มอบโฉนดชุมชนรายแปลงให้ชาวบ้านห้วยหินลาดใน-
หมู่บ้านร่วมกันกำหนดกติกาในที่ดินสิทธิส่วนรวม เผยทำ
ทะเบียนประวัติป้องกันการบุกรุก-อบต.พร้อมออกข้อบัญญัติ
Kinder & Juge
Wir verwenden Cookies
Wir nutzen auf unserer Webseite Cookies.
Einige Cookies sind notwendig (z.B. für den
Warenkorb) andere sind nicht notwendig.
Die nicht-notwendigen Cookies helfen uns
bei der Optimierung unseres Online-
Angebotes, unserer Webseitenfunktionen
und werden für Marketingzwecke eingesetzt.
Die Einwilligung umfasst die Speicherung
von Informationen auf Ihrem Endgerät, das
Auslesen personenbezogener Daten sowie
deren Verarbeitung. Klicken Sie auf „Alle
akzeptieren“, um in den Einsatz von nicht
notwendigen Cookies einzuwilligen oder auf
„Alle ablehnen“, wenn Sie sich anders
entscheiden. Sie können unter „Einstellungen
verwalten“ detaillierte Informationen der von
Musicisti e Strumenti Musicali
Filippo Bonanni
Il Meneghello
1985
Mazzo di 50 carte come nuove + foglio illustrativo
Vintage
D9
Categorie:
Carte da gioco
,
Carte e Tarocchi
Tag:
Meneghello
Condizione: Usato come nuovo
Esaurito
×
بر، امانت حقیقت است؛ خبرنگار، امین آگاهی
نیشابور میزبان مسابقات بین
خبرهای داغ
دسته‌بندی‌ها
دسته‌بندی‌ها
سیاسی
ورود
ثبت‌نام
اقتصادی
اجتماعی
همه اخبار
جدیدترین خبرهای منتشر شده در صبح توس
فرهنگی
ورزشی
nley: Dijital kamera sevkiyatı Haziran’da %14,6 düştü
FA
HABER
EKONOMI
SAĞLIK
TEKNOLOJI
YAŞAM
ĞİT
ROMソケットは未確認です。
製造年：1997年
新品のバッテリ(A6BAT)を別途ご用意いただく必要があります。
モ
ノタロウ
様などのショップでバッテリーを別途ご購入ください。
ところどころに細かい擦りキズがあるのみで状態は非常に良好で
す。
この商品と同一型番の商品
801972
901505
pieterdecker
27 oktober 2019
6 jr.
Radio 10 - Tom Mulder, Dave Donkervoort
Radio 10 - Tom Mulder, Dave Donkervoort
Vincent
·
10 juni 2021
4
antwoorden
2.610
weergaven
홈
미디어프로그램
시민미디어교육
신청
# # # # #
WHAT THE TASK REQUIRES: Rewrite every line of the material above as a numbered list, leaving out any blank lines.

EXERCISE ANSWER:
1. มอบโฉนดชุมชนรายแปลงให้ชาวบ้านห้วยหินลาดใน-
2. หมู่บ้านร่วมกันกำหนดกติกาในที่ดินสิทธิส่วนรวม เผยทำ
3. ทะเบียนประวัติป้องกันการบุกรุก-อบต.พร้อมออกข้อบัญญัติ
4. Kinder & Juge
5. Wir verwenden Cookies
6. Wir nutzen auf unserer Webseite Cookies.
7. Einige Cookies sind notwendig (z.B. für den
8. Warenkorb) andere sind nicht notwendig.
9. Die nicht-notwendigen Cookies helfen uns
10. bei der Optimierung unseres Online-
11. Angebotes, unserer Webseitenfunktionen
12. und werden für Marketingzwecke eingesetzt.
13. Die Einwilligung umfasst die Speicherung
14. von Informationen auf Ihrem Endgerät, das
15. Auslesen personenbezogener Daten sowie
16. deren Verarbeitung. Klicken Sie auf „Alle
17. akzeptieren“, um in den Einsatz von nicht
18. notwendigen Cookies einzuwilligen oder auf
19. „Alle ablehnen“, wenn Sie sich anders
20. entscheiden. Sie können unter „Einstellungen
21. verwalten“ detaillierte Informationen der von
22. Musicisti e Strumenti Musicali
23. Filippo Bonanni
24. Il Meneghello
25. 1985
26. Mazzo di 50 carte come nuove + foglio illustrativo
27. Vintage
28. D9
29. Categorie:
30. Carte da gioco
31. ,
32. Carte e Tarocchi
33. Tag:
34. Meneghello
35. Condizione: Usato come nuovo
36. Esaurito
37. ×
38. بر، امانت حقیقت است؛ خبرنگار، امین آگاهی
39. نیشابور میزبان مسابقات بین
40. خبرهای داغ
41. دسته‌بندی‌ها
42. دسته‌بندی‌ها
43. سیاسی
44. ورود
45. ثبت‌نام
46. اقتصادی
47. اجتماعی
48. همه اخبار
49. جدیدترین خبرهای منتشر شده در صبح توس
50. فرهنگی
51. ورزشی
52. nley: Dijital kamera sevkiyatı Haziran’da %14,6 düştü
53. FA
54. HABER
55. EKONOMI
56. SAĞLIK
57. TEKNOLOJI
58. YAŞAM
59. ĞİT
60. ROMソケットは未確認です。
61. 製造年：1997年
62. 新品のバッテリ(A6BAT)を別途ご用意いただく必要があります。
63. モ
64. ノタロウ
65. 様などのショップでバッテリーを別途ご購入ください。
66. ところどころに細かい擦りキズがあるのみで状態は非常に良好で
67. す。
68. この商品と同一型番の商品
69. 801972
70. 901505
71. pieterdecker
72. 27 oktober 2019
73. 6 jr.
74. Radio 10 - Tom Mulder, Dave Donkervoort
75. Radio 10 - Tom Mulder, Dave Donkervoort
76. Vincent
77. ·
78. 10 juni 2021
79. 4
80. antwoorden
81. 2.610
82. weergaven
83. 홈
84. 미디어프로그램
85. 시민미디어교육
86. 신청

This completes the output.